Le motivazioni al trasferimento?

Per i Turchi gli Armeni erano pericolosi, reclamavano indipendenza, volevano unirsi alla Russia cristiana e avrebbero potuto causare disordini. È per questo che le autorità turche li hanno trasferiti nel deserto. Perché sono morti? Malattie, freddo, fame, insomma è stato il caso e poi, lo abbiamo già detto, c’era la guerra. Questa la giustificazione del governo turco! Una giustificazione che non basta, che non può bastare.

L’Unione Europea è nata dalle ceneri della guerra, dai morti causati dai totalitarismi, e da 60 anni è simbolo di libertà, di uguaglianza, di democrazia, di rispetto dei diritti umani. Di quest’Unione fa parte anche uno Stato, la Germania, che ha dato vita a un genocidio costato la vita a sei milioni di ebrei. Ma la Germania ha ammesso le sue responsabilità, ha chiesto perdono. È per questo che sarebbe inaccettabile accogliere chi desidera beneficiare dei privilegi che derivano dal far parte dell’Unione Europea, ma poi non permette ad un armeno di entrare nei confini turchi. Nessuno dei responsabili del genocidio ha pagato, la Turchia continua a negare la verità e la dignità della memoria a un milione e mezzo di persone. All’Armenia è stata assegnata una piccola parte di terra, niente, rispetto al suo territorio originario.

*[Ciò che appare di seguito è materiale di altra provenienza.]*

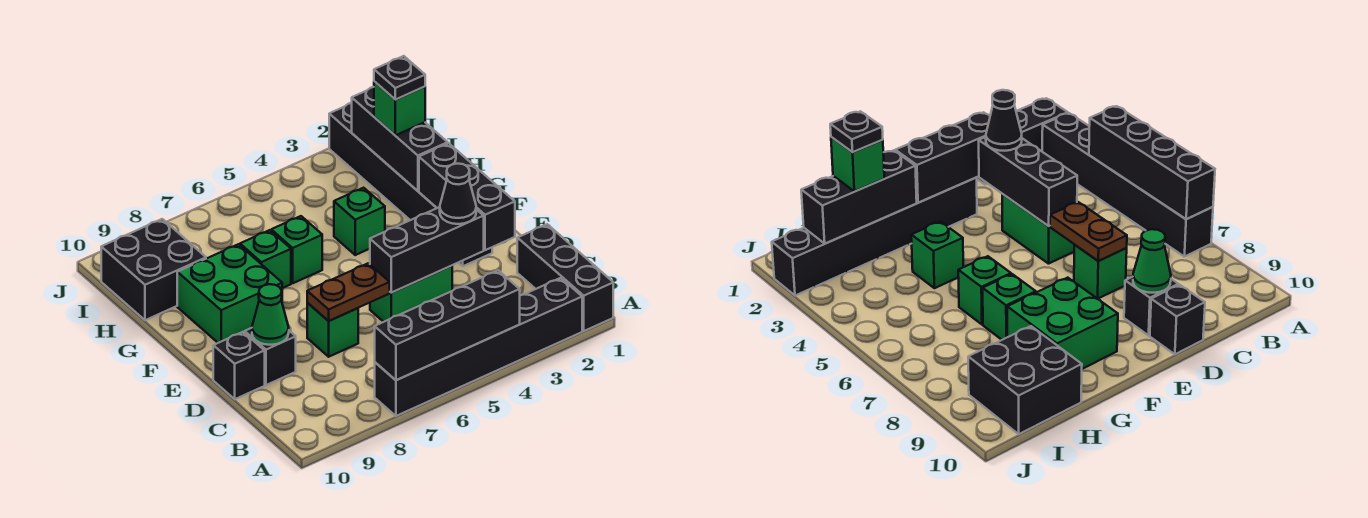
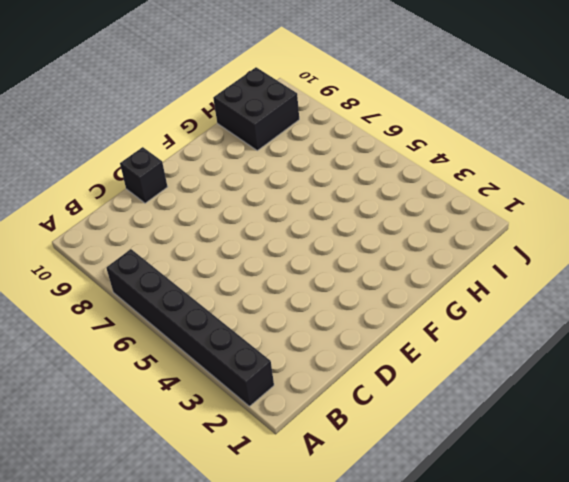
none -> black brick A1:C1 level 1
none -> green brick D4:D5 level 1
none -> green brick D7 level 1

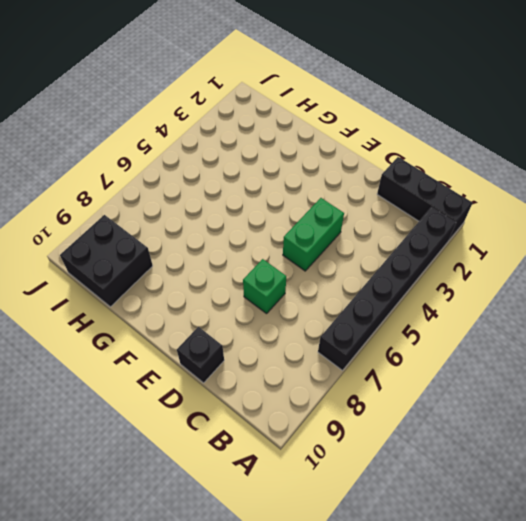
none -> black brick D9 level 1
none -> black brick E2:J2 level 1
none -> green brick F8:G9 level 1

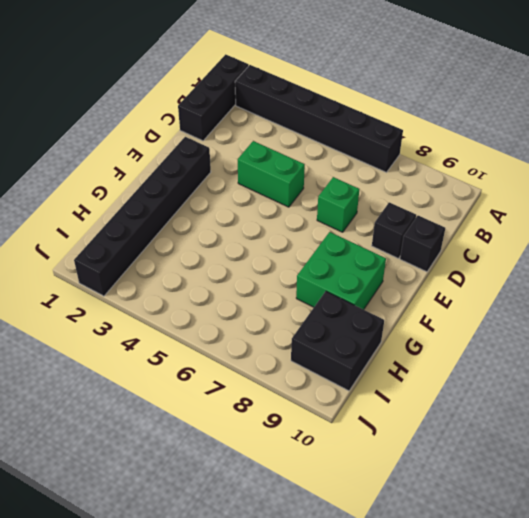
none -> green brick G4 level 1
none -> green brick G6 level 1
none -> green brick G7 level 1

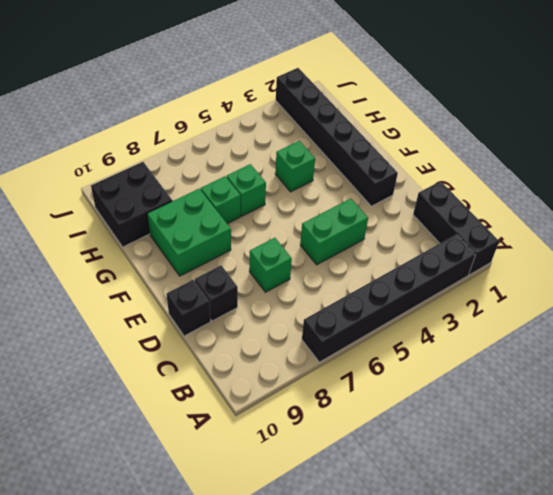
none -> black brick A4:A7 level 2
none -> black brick D2:F2 level 2
none -> black brick D3:D5 level 2

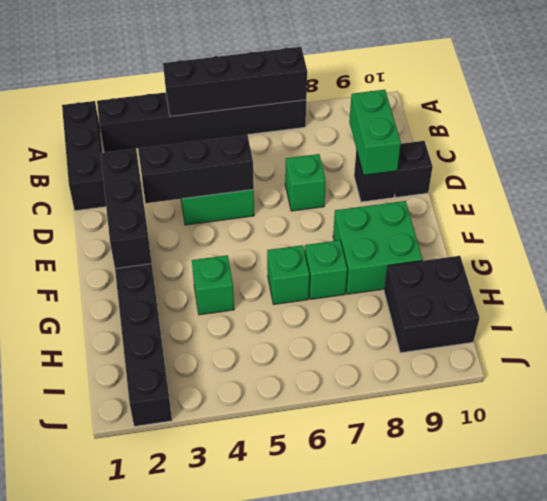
green brick C9:D9 level 2 -> green cone D9 level 2
none -> brown plate D6:D7 level 2
none -> black brick G2:I2 level 2
none -> black cone D3 level 3

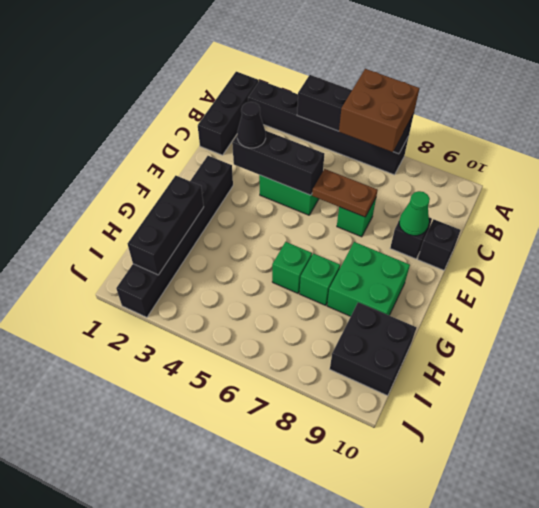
brown brick A6:B7 level 3 -> none
none -> green brick G4 level 1
none -> black brick D2:F2 level 2
none -> green brick H2 level 3

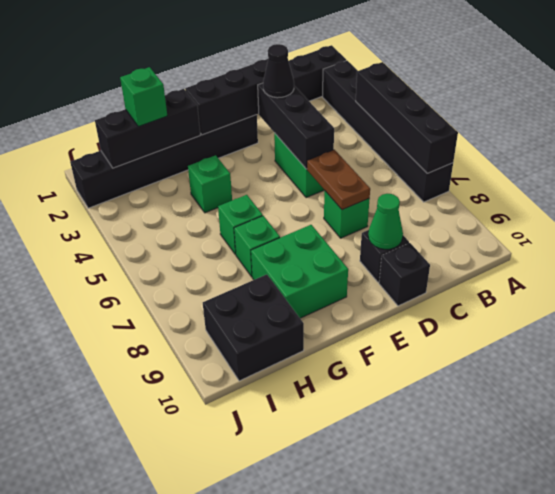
none -> black plate H2 level 4

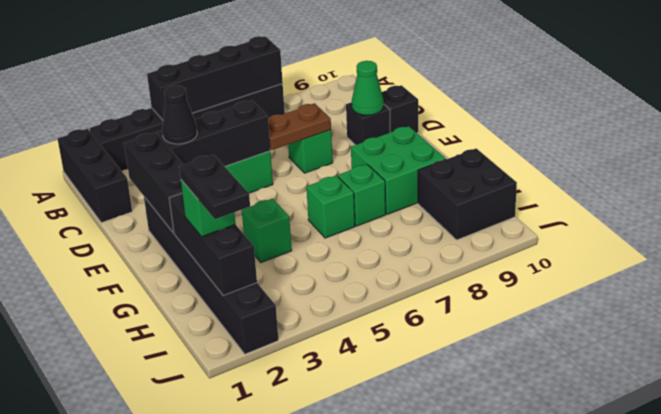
black plate H2:I2 level 4 -> black plate H2 level 4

Persino il suo monte, il simbolo del paese, l’Ararat è parte della repubblica di Turchia.
Quel monte, il luogo in cui secondo la Bibbia si è posata l’Arca di Noè, è visibile dalla capitale armena, Yerefat. È lì da millenni, immobile col suo carico di ricordi e storia. Agli Armeni non resta altro da fare che guardarlo con nostalgia, magari con un fiore dai petali azzurri in mano, mentre voci lontane sembrano sussurrare: non-ti-scordar-di-noi.